Yield: Serves 4 (serving size: about 2 cups pasta mixture and 1 tablespoon cheese)
Total time: 29 Minutes

Ingredients
1 tablespoon olive oil
1 cup chopped onion
6 garlic cloves, finely chopped
1 (14.5-ounce) can unsalted petite diced tomatoes, undrained
1 1/2 cups unsalted chicken stock (such as Swanson)
1/2 teaspoon dried oregano
8 ounces whole-grain spaghetti or linguine (such as Barilla)
1/2 teaspoon salt
10 ounce fresh spinach
1 ounce Parmesan cheese, grated (about 1/4 cup)

Preparation
1. Heat a Dutch oven or large saucepan over medium-high heat. Add oil; swirl to coat.
2. Add onion and garlic to pan; sauté 3 minutes or until onion starts to brown.
3. Add tomatoes, stock, oregano, and pasta, in that order.
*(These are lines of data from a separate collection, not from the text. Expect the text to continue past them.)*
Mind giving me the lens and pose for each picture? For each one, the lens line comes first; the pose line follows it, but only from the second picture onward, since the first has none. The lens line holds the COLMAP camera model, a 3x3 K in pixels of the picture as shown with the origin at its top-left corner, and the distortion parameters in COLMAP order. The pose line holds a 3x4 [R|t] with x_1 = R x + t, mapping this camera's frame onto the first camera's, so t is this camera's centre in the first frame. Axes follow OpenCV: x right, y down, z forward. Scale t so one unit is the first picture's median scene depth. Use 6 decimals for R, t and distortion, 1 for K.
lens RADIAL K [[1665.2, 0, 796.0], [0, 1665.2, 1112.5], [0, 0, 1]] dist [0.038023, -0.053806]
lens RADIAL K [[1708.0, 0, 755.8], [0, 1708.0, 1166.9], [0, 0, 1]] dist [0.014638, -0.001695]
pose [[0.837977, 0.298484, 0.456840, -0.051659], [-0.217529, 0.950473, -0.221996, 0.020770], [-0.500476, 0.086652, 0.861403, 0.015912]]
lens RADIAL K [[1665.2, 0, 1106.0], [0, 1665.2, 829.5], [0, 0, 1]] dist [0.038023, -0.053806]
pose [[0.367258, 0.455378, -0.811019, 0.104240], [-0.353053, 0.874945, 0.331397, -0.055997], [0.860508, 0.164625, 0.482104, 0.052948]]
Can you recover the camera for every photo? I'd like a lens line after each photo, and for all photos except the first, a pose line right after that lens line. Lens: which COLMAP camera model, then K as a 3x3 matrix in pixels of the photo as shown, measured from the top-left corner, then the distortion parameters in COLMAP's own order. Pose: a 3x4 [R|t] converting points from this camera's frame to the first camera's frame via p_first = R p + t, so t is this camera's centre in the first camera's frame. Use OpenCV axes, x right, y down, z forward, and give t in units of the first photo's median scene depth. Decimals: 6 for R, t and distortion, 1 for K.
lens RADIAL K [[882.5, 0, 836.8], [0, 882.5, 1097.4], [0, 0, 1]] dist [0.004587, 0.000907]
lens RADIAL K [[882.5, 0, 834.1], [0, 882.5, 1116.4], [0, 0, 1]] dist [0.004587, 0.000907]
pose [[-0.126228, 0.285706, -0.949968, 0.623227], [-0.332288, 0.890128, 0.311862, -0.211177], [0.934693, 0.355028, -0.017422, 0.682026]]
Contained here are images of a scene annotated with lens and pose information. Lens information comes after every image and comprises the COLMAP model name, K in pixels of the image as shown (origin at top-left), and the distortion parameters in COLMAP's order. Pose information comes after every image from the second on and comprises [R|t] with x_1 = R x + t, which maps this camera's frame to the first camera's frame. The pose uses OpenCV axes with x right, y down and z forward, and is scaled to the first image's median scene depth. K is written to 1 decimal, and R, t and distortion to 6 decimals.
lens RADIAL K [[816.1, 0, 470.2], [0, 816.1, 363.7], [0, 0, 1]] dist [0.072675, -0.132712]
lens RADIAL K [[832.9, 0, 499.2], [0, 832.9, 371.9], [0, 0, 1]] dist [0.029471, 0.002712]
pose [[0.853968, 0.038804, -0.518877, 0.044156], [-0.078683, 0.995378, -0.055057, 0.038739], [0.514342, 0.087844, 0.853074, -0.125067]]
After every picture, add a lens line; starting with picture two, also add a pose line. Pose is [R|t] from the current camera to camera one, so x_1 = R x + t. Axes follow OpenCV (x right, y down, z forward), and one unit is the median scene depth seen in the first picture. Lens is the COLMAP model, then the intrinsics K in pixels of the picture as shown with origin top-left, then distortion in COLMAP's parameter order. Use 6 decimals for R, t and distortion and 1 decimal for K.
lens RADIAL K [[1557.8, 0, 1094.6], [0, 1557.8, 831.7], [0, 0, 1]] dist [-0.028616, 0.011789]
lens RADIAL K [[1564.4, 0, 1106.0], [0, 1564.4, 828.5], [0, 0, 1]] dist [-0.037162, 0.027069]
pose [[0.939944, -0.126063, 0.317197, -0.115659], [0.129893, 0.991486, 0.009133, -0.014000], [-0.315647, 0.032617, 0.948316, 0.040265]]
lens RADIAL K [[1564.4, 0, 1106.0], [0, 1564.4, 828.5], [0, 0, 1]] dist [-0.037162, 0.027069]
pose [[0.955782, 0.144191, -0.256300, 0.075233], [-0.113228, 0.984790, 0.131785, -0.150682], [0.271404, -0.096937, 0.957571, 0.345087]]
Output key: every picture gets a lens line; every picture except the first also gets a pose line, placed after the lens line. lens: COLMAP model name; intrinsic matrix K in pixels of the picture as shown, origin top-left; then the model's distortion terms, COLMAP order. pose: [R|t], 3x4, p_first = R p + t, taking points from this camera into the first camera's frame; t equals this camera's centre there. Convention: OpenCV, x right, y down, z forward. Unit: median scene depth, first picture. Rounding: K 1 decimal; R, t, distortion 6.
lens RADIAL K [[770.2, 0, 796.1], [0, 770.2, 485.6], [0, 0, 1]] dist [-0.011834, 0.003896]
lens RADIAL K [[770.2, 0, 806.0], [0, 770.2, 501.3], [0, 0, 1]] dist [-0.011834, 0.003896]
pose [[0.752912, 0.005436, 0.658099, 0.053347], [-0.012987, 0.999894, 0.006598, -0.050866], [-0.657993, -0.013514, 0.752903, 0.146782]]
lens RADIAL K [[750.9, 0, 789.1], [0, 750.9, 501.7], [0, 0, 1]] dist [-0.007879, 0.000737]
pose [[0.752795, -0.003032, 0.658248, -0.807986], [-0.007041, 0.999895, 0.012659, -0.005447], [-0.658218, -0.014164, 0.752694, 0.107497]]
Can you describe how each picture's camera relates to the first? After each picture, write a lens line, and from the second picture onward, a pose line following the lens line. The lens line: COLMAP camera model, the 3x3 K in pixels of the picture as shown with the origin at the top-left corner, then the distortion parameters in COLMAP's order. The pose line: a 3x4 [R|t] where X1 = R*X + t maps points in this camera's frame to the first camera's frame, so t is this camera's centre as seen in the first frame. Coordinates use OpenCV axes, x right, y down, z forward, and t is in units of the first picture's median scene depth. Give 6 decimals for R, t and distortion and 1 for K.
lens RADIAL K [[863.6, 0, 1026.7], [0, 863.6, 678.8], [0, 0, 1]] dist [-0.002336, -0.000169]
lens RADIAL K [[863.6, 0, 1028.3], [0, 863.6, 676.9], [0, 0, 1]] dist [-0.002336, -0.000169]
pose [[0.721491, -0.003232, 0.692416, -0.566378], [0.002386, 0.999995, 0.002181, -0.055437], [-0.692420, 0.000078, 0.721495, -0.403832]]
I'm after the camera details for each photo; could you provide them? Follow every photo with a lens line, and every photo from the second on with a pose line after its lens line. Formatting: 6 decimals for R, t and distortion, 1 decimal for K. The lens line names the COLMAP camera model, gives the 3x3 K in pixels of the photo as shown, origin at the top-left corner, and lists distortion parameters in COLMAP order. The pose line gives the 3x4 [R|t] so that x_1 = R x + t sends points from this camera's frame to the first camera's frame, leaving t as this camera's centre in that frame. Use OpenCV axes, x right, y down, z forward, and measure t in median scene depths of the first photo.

Bring to a boil.
4. Stir to submerge noodles in liquid.
5. Cover, reduce heat to medium-low, and cook 7 minutes or until pasta is almost done.
6. Uncover; stir in salt.
7. Add spinach in batches, stirring until spinach wilts. Remove from heat; let stand 5 minutes.
8. Sprinkle with cheese.
Riff: Use fresh grape tomatoes instead, and add fresh herbs.
Riff: Swap out spaghetti for any short pasta shape, such as elbow macaroni, rotini, or shells.
Riff: Try adding chopped skinless, boneless chicken thighs, ground beef, or ground turkey for a heartier dish.